--- Start of Text ---

One of the many challenges in radio astronomy is the ability to make accurate measurements quickly. In recent years engineers and astronomers have begun implementing phased array feeds (PAFs) as a way to negate the long observation times required by single antenna feeds. Unfortunately, large mutual coupling and other loss terms result in low sensitivity, restricting PAF usefulness in on dish observation. This thesis addresses several ways to reduce mutual coupling and maximize sensitivity for PAFs in radio astronomy. Antenna design of this magnitude requires accurate modeling capabilities. To this end, electromagnetic software models and low loss component designs are verified and validated with measured data. This process required the construction of a 50 Ω matched dipole and measurements on a network analyzer at Brigham Young University. The design and optimization of several single and dual polarization hexagonal grid arrays of 19 and 38 elements respectively are also described. Model figures of merit are compared with measurements taken on the 20-Meter dish at the National Radio Astronomy Observatory (NRAO) in Green Bank, WV and the 300 meter dish at the Arecibo Observatory in Arecibo, PR. Although some unexplained discrepancies exist between measured and model datasets, the dual pol cryocooled kite array described boasts the highest PAF sensitivity ever measured.

--- End of Text ---

• [Task requirements]:
**1.** According to the radio astronomy abstract, which array has the highest phased array feed sensitivity ever measured?
**2.** Reproduce the lines of the listing from the line containing "class: Arachnida" through the end of the listing, including both ends.
The radio astronomy abstract and the listing are unrelated material.

--- Start of Given records ---

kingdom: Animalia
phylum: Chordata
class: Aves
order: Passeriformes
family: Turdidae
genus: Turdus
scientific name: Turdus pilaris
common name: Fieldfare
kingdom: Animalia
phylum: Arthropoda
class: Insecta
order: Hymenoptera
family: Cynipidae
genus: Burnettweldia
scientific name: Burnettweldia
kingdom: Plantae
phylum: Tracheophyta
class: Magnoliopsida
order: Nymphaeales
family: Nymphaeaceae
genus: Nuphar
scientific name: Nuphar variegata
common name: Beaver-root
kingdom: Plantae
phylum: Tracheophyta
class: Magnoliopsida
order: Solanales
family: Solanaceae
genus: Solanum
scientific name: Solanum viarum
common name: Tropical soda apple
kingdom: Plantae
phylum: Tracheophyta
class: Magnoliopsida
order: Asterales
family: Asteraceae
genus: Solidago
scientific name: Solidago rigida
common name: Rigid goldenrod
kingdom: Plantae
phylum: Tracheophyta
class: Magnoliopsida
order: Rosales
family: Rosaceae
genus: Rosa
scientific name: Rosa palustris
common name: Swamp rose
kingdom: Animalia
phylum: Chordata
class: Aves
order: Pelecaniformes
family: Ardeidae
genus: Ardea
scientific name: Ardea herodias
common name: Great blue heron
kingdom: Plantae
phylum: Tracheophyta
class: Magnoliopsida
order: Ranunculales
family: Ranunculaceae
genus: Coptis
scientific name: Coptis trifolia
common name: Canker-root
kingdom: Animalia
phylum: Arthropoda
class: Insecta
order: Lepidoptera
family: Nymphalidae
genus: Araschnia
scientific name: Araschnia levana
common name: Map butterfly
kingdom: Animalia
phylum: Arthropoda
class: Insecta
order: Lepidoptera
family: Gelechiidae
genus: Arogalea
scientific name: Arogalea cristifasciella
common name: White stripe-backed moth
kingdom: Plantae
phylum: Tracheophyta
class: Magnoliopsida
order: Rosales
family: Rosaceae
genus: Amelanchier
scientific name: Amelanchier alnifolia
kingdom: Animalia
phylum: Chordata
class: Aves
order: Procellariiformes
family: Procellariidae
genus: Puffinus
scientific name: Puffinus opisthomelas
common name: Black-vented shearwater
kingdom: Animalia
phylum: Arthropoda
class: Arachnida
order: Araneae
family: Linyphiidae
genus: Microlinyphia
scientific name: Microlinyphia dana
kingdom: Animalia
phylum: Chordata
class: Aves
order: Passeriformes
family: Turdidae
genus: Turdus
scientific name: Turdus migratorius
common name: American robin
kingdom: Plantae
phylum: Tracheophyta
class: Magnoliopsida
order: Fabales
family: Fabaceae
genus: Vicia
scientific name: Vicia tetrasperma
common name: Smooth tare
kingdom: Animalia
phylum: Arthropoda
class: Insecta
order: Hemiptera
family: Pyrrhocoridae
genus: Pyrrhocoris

--- End of Given records ---

• [Written responses]:
**1.** The dual pol cryocooled kite array.

**2.**
class: Arachnida
order: Araneae
family: Linyphiidae
genus: Microlinyphia
scientific name: Microlinyphia dana
kingdom: Animalia
phylum: Chordata
class: Aves
order: Passeriformes
family: Turdidae
genus: Turdus
scientific name: Turdus migratorius
common name: American robin
kingdom: Plantae
phylum: Tracheophyta
class: Magnoliopsida
order: Fabales
family: Fabaceae
genus: Vicia
scientific name: Vicia tetrasperma
common name: Smooth tare
kingdom: Animalia
phylum: Arthropoda
class: Insecta
order: Hemiptera
family: Pyrrhocoridae
genus: Pyrrhocoris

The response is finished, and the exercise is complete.